I guess everybody should just go home at this point

And over the weekend Jenny Gross highlighted the increasing role of nuclear energy is in the mix. She wrote that “The United States and 21 other countries [including the UK, Japan, Canada, Poland, France, Holland, Sweden South Korea…] pledged on Saturday at the United Nations climate summit in Dubai to triple nuclear energy capacity by 2050, saying the revival of nuclear power was critical for cutting carbon emissions to near zero in the coming decades… [despite the fact that] The cost of building [small] reactors had risen to $9.3 billion from $5.3 billion because of increasing interest rates and inflation.”


Masayoshi Iyoda, an activist from Japan with 350.org, an international climate action campaign, cited the nuclear disaster at Fukushima in 2011 and said that nuclear power was a dangerous distraction from decarbonization goals. “It is simply too costly, too risky, too undemocratic, and too time-consuming,” he said in a statement.
“We already have cheaper, safer, democratic, and faster solutions to the climate crisis, and they are renewable energy and energy efficiency,” Iyoda said.

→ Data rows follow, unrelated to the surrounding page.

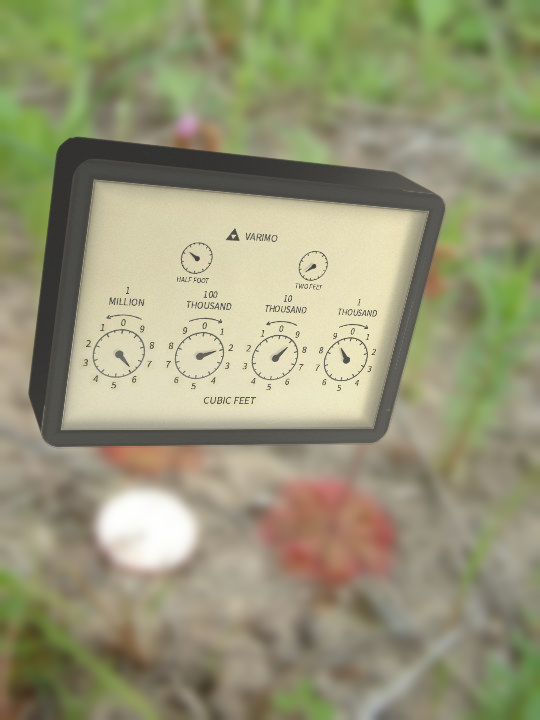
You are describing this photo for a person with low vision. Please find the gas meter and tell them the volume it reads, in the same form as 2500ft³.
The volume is 618900ft³
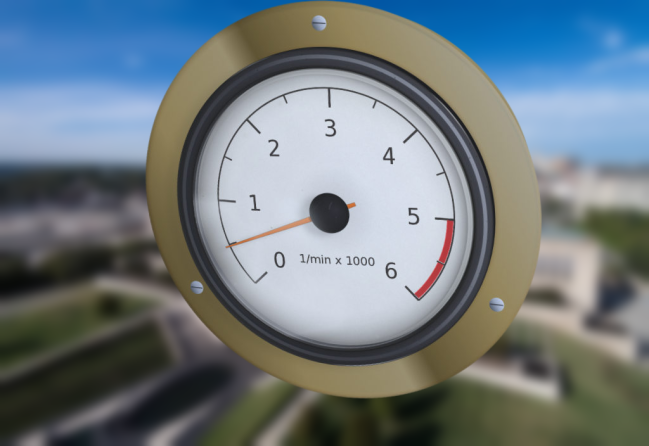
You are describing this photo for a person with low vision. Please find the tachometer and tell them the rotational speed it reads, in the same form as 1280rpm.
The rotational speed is 500rpm
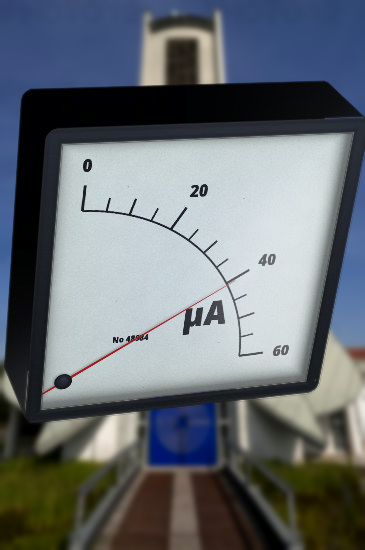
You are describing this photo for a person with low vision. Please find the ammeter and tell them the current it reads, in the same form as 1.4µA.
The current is 40µA
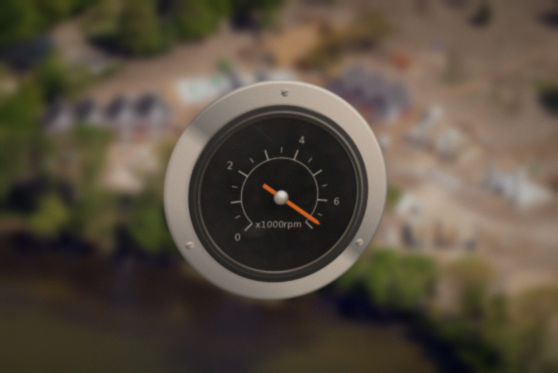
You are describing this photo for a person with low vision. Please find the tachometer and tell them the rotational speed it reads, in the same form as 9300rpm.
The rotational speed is 6750rpm
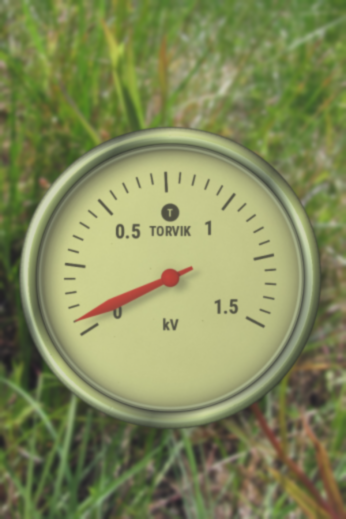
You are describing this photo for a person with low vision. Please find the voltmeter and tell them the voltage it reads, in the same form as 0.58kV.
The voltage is 0.05kV
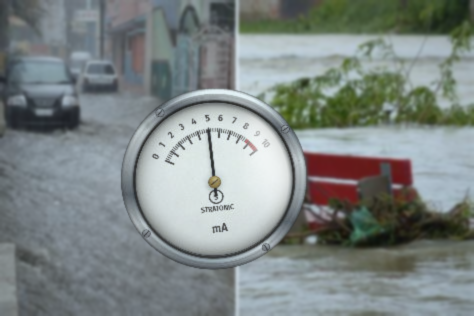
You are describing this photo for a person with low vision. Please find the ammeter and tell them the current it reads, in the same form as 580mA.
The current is 5mA
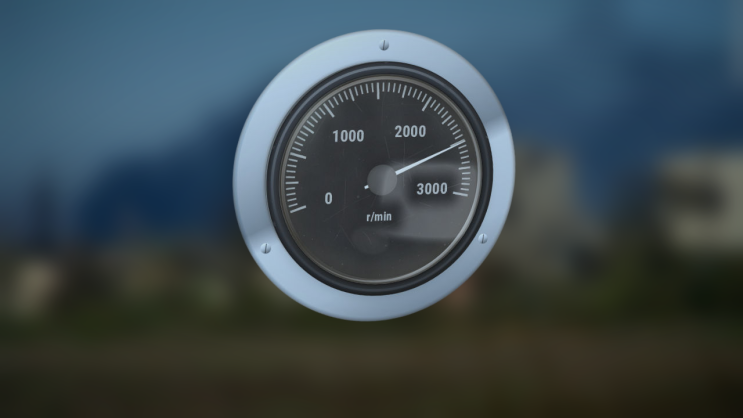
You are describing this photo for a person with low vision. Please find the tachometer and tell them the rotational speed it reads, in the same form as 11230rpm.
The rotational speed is 2500rpm
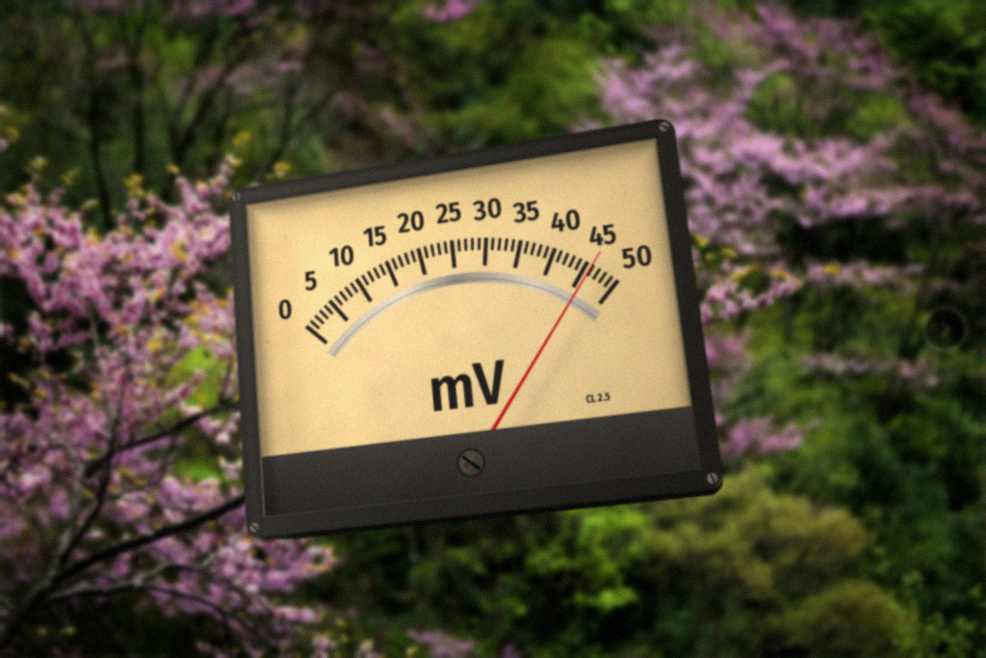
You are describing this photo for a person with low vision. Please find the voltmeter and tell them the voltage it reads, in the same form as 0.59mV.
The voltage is 46mV
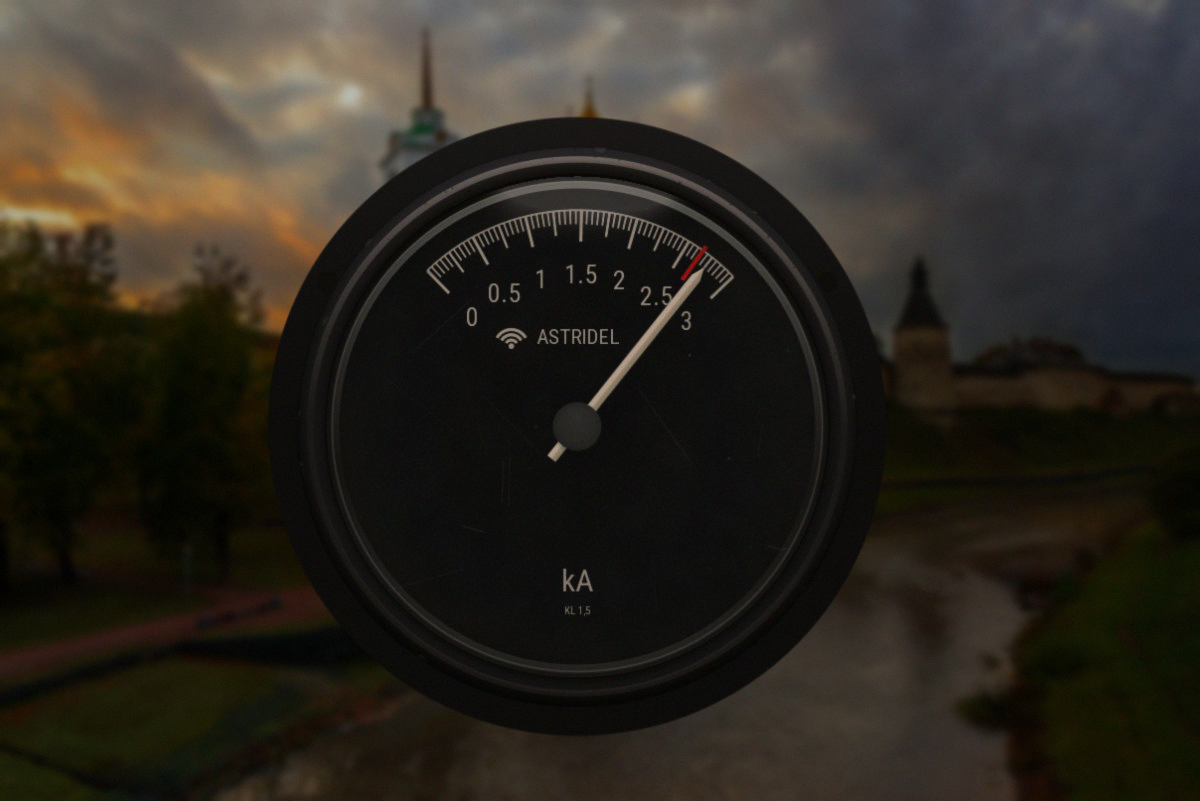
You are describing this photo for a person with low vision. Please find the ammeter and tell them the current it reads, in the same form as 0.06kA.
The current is 2.75kA
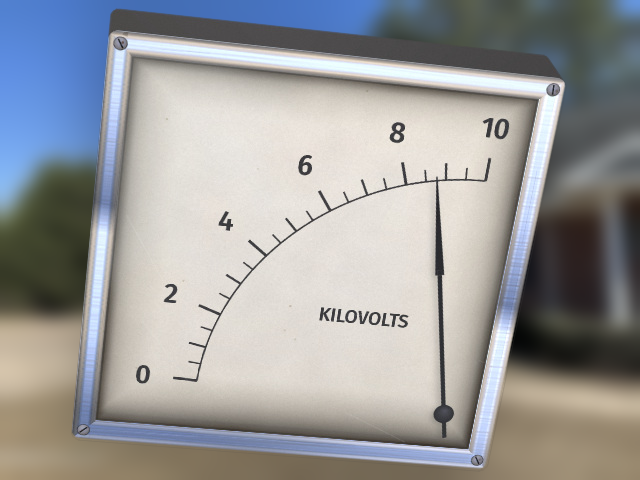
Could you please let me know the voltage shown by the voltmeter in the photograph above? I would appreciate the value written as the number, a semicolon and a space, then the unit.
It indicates 8.75; kV
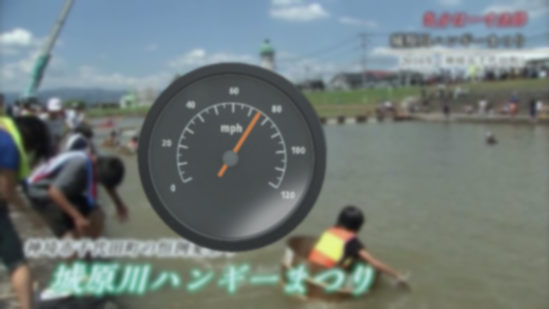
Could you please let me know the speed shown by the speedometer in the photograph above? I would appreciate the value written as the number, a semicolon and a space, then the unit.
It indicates 75; mph
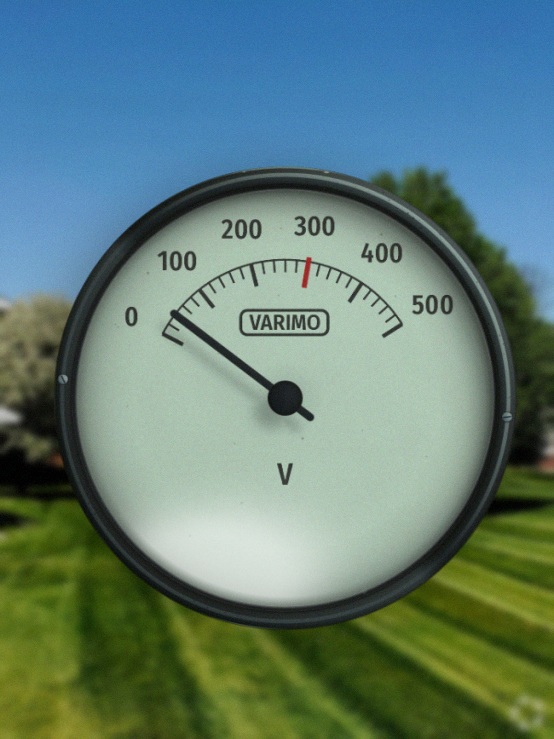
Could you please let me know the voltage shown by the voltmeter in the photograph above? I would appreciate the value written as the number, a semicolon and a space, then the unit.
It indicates 40; V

All but four of the 31 reactors that have begun construction since 2017 were designed by Russia or China, with China poised to become the leading nuclear power producer by 2030, the International Energy Agency said. This year, Germany shut its last three nuclear plants.
Nuclear capacity rose in the 1980s, particularly in Europe and North America, but dropped sharply over the subsequent years after accidents at Three Mile Island in Pennsylvania in 1979 and Chernobyl in 1986. New technology and tighter regulations have been put in place since then.
Americans are conflicted about nuclear power, but a growing number favor expansion compared with a few years ago, according to a Pew Research Center study published in August.